Plurality opinions are frequently a bane of appellate practitioners. When there are four justices in agreement as to the outcome of the case, but not the rationale, the plurality opinion can leave good authority, but no binding precedent. In fact, without four justices joining the rationale, a plurality decision does not represent a “holding of the court,” as seen in Fed. Home Loan Mtge. Corp. v. Schwartzwald. Schwartzwald actually relied on the Ohio Constitution, Article IV, Section 2(A):

“A majority of the supreme court shall be necessary to constitute a quorum or to render a judgment.”

A problem with plurality opinions has been that the Supreme Court did not previously provide textual signals within the opinion itself that the holding may be a plurality (and thus, not appropriate for citation as binding authority to lower courts).

A new phrase in recent opinions

Supreme Court of Ohio

It appears, however, the Supreme Court has started a new way of identifying plurality opinions. In three separate cases, issued within weeks of one another, the lead opinion begins with a justice’s name, followed by “announcing the judgment of the court.” These include State v. Jones (DeWine, J.), State v. Hubbard (Kennedy, J.) and State v. Jarvis (Kennedy, J.). Based on a search of Supreme Court decisions, the court has not used this terminology before.

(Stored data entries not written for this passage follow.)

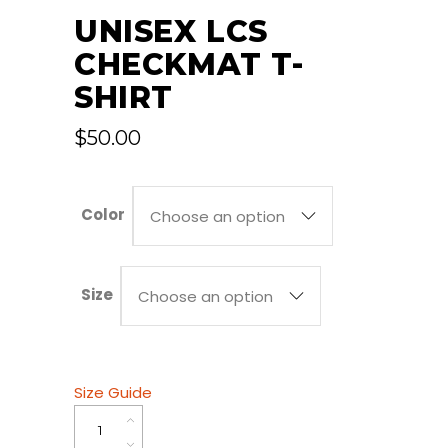
UNISEX LCS
CHECKMAT T-
SHIRT
$
50.00
Color
Choose an option
Size
Choose an option
Size Guide
Unisex
LCS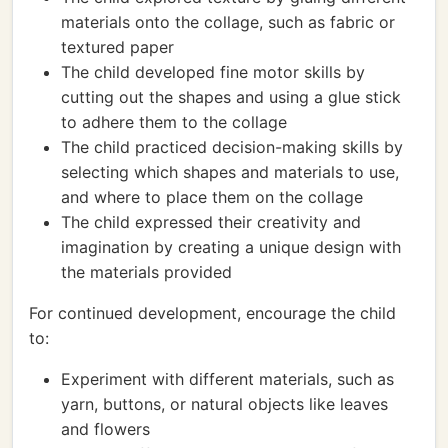
materials onto the collage, such as fabric or
textured paper
The child developed fine motor skills by
cutting out the shapes and using a glue stick
to adhere them to the collage
The child practiced decision-making skills by
selecting which shapes and materials to use,
and where to place them on the collage
The child expressed their creativity and
imagination by creating a unique design with
the materials provided
For continued development, encourage the child
to:
Experiment with different materials, such as
yarn, buttons, or natural objects like leaves
and flowers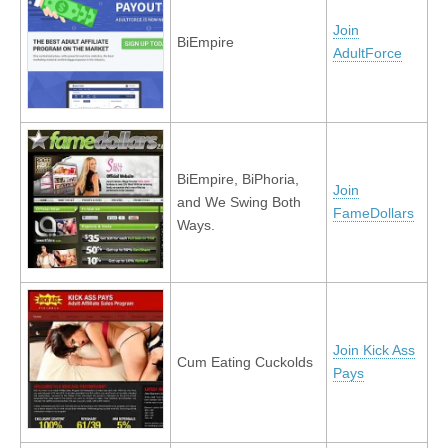
Join
BiEmpire
AdultForce
BiEmpire, BiPhoria,
Join
and We Swing Both
FameDollars
Ways.
Join Kick Ass
Cum Eating Cuckolds
Pays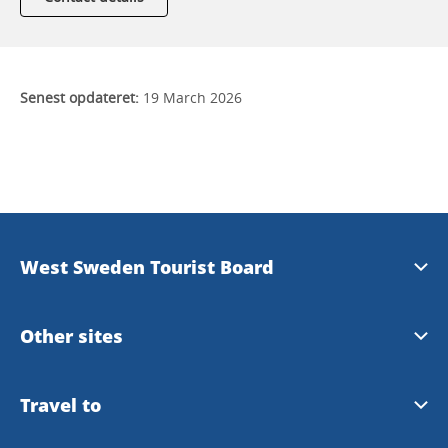
Senest opdateret:
19 March 2026
West Sweden Tourist Board
Press information
Other sites
Image bank
Meet the Locals
Travel to
Travel trade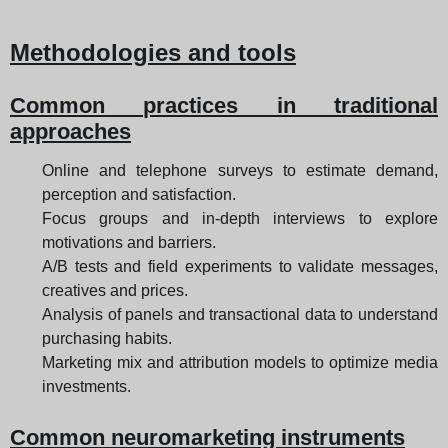
Methodologies and tools
Common practices in traditional
approaches
Online and telephone surveys to estimate demand,
perception and satisfaction.
Focus groups and in-depth interviews to explore
motivations and barriers.
A/B tests and field experiments to validate messages,
creatives and prices.
Analysis of panels and transactional data to understand
purchasing habits.
Marketing mix and attribution models to optimize media
investments.
Common neuromarketing instruments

If the use of this terminology is the beginning of a new trend, what are we to make of it? It is worth noting each of these decisions is a criminal case, two of which examined the same issue. In Hubbard and Jarvis, the plurality of the court (with Justice Kennedy authoring the lead opinion) resolved a conflict certified by an intermediate appellate court and examined whether the application of a state law violated the Retroactivity Clause of the Ohio Constitution. And in Jones, Justice DeWine explained that the intermediate appellate court incorrectly applied the standard of review when it reversed a conviction.

Whether the court will continue to use the phrase “announcing the judgment of the court” in the future, and in other contexts, remains to be seen. That said, the benefit of using the phrase is that the court (or the justice) clearly signals the lead opinion as a plurality decision and practitioners may appropriately consider whether or how to cite the decision in a filing with a court.